Westheimer will give her presentation at 7:30 p.m. in Burruss Hall auditorium. Tickets are available at the Squires Student Center ticket office and are $3 for students and $5 for the general public.

Westheimer is a holocaust survivor and child of German parents who perished at the hands of the Nazis. At the age of seventeen, she immigrated to Israel and fought for the country’s independence as part of the Haganah, the Jewish underground resistance. She immigrated to the United States in 1956 and subsequently obtained her Masters Degree in sociology from the Graduate Faculty of the New School of Social Research.

In 1970, Westheimer received a Doctorate of Education in the interdisciplinary study of the family from Columbia University Teacher's College. Currently, Westheimer is a professor and lecturer at New York University, Princeton University, and Yale University. She has won numerous awards and honors for her efforts to raise sexual literacy and has twice been named “College Lecturer of the Year.”

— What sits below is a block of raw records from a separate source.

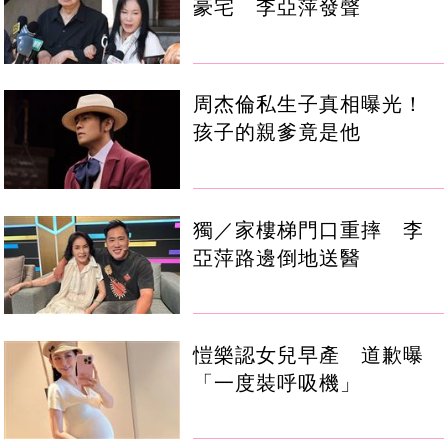
豪宅 李亞萍發聲
周杰倫私生子真相曝光！
孩子的親爹竟是他
獨／家樓梯門口重摔 李
亞萍路邊倒地送醫
愷樂認女兒早產 道歉曝
「一度裝呼吸機」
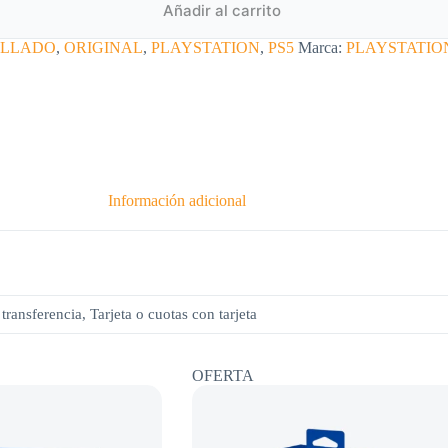
Añadir al carrito
ELLADO
,
ORIGINAL
,
PLAYSTATION
,
PS5
Marca:
PLAYSTATIO
Información adicional
transferencia, Tarjeta o cuotas con tarjeta
OFERTA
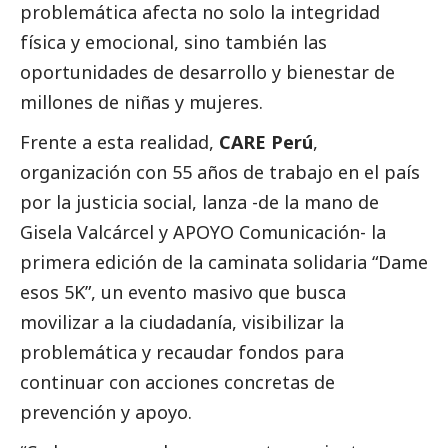
problemática afecta no solo la integridad
física y emocional, sino también las
oportunidades de desarrollo y bienestar de
millones de niñas y mujeres.
Frente a esta realidad,
CARE Perú
,
organización con 55 años de trabajo en el país
por la justicia
social
, lanza -de la mano de
Gisela Valcárcel y APOYO Comunicación- la
primera edición de la caminata solidaria “Dame
esos 5K”, un evento masivo que busca
movilizar a la ciudadanía, visibilizar la
problemática y recaudar fondos para
continuar con acciones concretas de
prevención y apoyo.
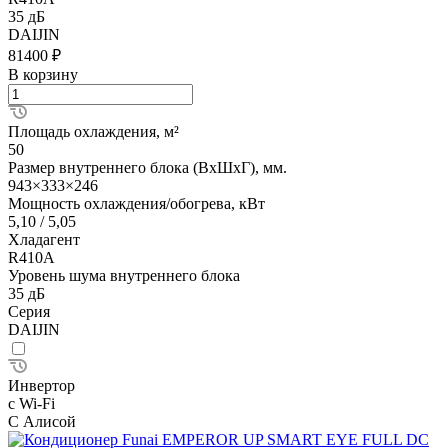
35 дБ
DAIJIN
81400 ₽
В корзину
Площадь охлаждения, м²
50
Размер внутреннего блока (ВхШхГ), мм.
943×333×246
Мощность охлаждения/обогрева, кВт
5,10 / 5,05
Хладагент
R410A
Уровень шума внутреннего блока
35 дБ
Серия
DAIJIN
Инвертор
с Wi-Fi
С Алисой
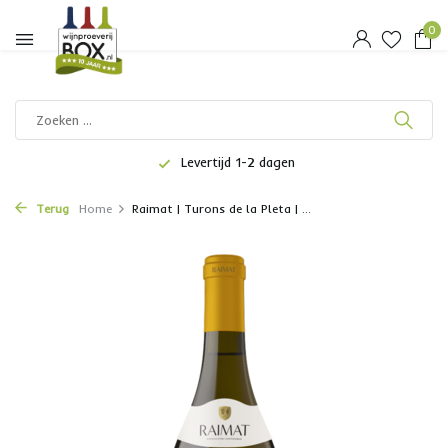
0
Levertijd 1-2 dagen
Terug
Home
Raimat | Turons de la Pleta | ...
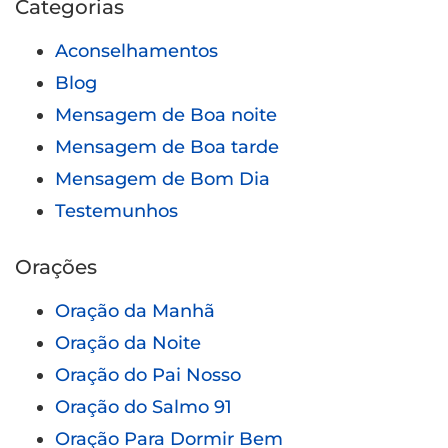
Categorias
Aconselhamentos
Blog
Mensagem de Boa noite
Mensagem de Boa tarde
Mensagem de Bom Dia
Testemunhos
Orações
Oração da Manhã
Oração da Noite
Oração do Pai Nosso
Oração do Salmo 91
Oração Para Dormir Bem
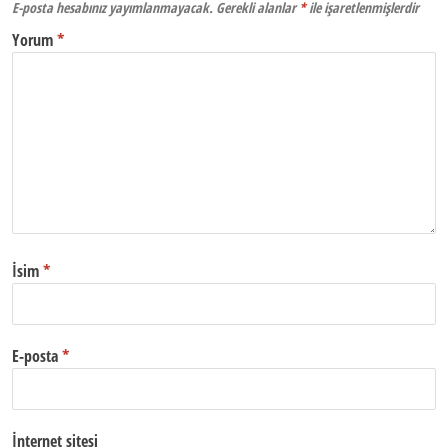
E-posta hesabınız yayımlanmayacak.
Gerekli alanlar
*
ile işaretlenmişlerdir
Yorum
*
İsim
*
E-posta
*
İnternet sitesi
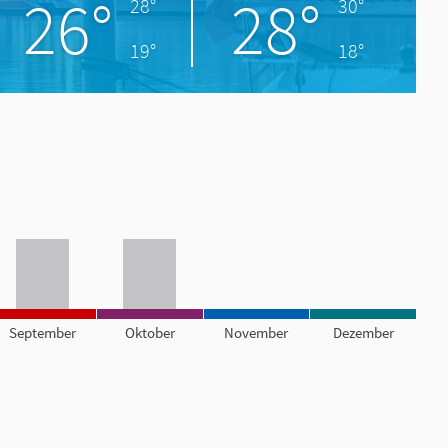
26°
28°
28°
30°
19°
18°
September
Oktober
November
Dezember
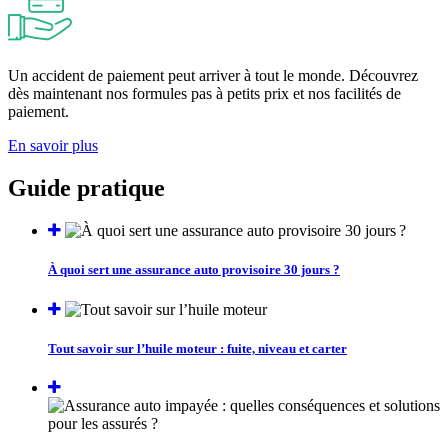
Un accident de paiement peut arriver à tout le monde. Découvrez
dès maintenant nos formules pas à petits prix et nos facilités de
paiement.
En savoir plus
Guide pratique
À quoi sert une assurance auto provisoire 30 jours ?
Tout savoir sur l’huile moteur : fuite, niveau et carter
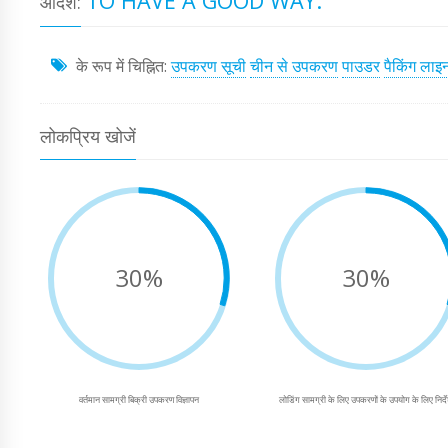
TO HAVE A GOOD WAY.
आदर्श:
के रूप में चिह्नित:
उपकरण सूची
चीन से उपकरण
पाउडर
पैकिंग लाइ
लोकप्रिय खोजें
30%
30%
वर्तमान सामग्री बिक्री उपकरण विज्ञापन
लोडिंग सामग्री के लिए उपकरणों के उपयोग के लिए निर्द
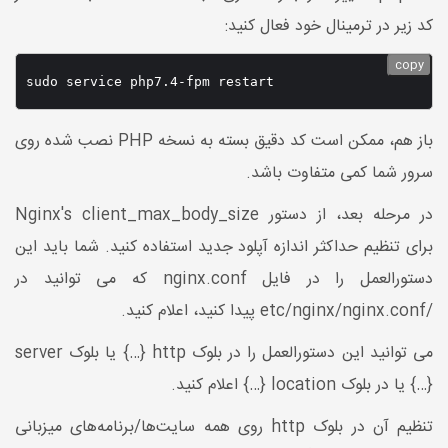
کد زیر در ترمینال خود فعال کنید:
copy
sudo service php7.4-fpm restart
باز هم، ممکن است کد دقیق بسته به نسخه PHP نصب شده روی
سرور شما کمی متفاوت باشد.
در مرحله بعد، از دستور Nginx's client_max_body_size
برای تنظیم حداکثر اندازه آپلود جدید استفاده کنید. شما باید این
دستورالعمل را در فایل nginx.conf که می توانید در
/etc/nginx/nginx.conf پیدا کنید، اعلام کنید.
می توانید این دستورالعمل را در بلوک http {…} یا بلوک server
{…} یا در بلوک location {…} اعلام کنید.
تنظیم آن در بلوک http روی همه سایت‌ها/برنامه‌های میزبانی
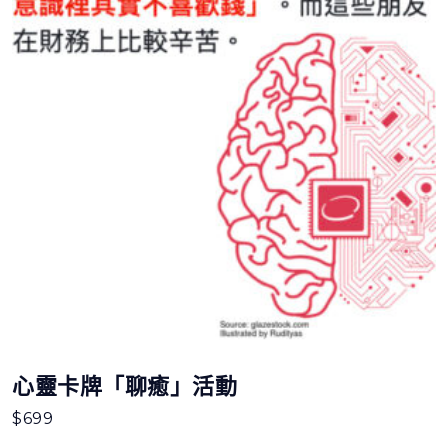
心靈卡牌「聊癒」活動
$
699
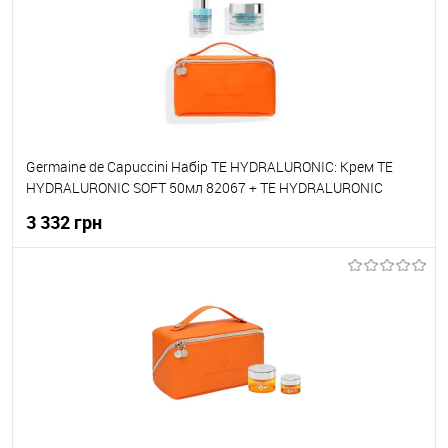
До обраного
В наявності
Germaine de Capuccini Набір TE HYDRALURONIC: Крем TE
HYDRALURONIC SOFT 50мл 82067 + TE HYDRALURONIC
Сироватка HYALURONIC 3D FORCE 30мл 82065
3 332 грн
До кошика
До обраного
В наявності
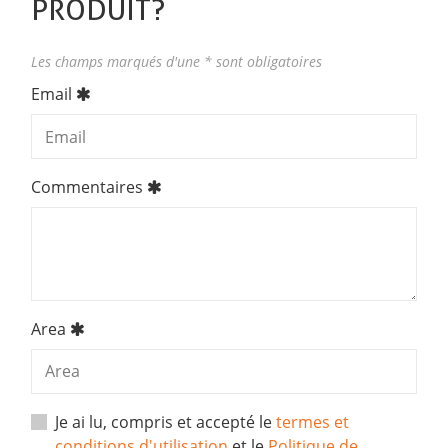
PRODUIT?
Les champs marqués d'une * sont obligatoires
Email
Commentaires
Area
Je ai lu, compris et accepté le
termes et
conditions d'utilisation
et le
Politique de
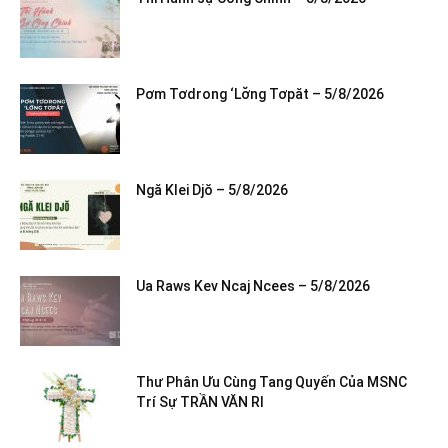
Pơm Tơdrong ‘Lơ̆ng Tơpăt – 5/8/2026
Ngă Klei Djŏ – 5/8/2026
Ua Raws Kev Ncaj Ncees – 5/8/2026
Thư Phân Ưu Cùng Tang Quyến Của MSNC
Trí Sự TRẦN VĂN RI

The Jewish Awareness Month celebration, which is coordinated through the office of Multicultural Programs and Services, honors 4,000 years of history and humor in the Jewish community, and runs from March 15 to April 22. Westheimer's appearance is sponsored by Hillel at Virginia Tech, the Virginia Tech Union, the Jewish Awareness Month Committee, Residential Leadership Community, the Lesbian, Gay, Bisexual, and Transgender Alliance, the Department of Interdisciplinary Studies, Judaic Studies, Psychology Department, the Women’s Center, and the Office of Multicultural Affairs.

Founded in 1872 as a land-grant college, Virginia Tech is the most comprehensive university in the Commonwealth of Virginia and is among the top research universities in the nation. Today, Virginia Tech’s eight colleges are dedicated to quality, innovation, and results through teaching, research, and outreach activities. At its 2,600-acre main campus located in Blacksburg and other campus centers in Northern Virginia, Southwest Virginia, Hampton Roads, Richmond, and Roanoke, Virginia Tech enrolls more than 28,000 undergraduate and graduate students from all 50 states and more than 100 countries in 180 academic degree programs.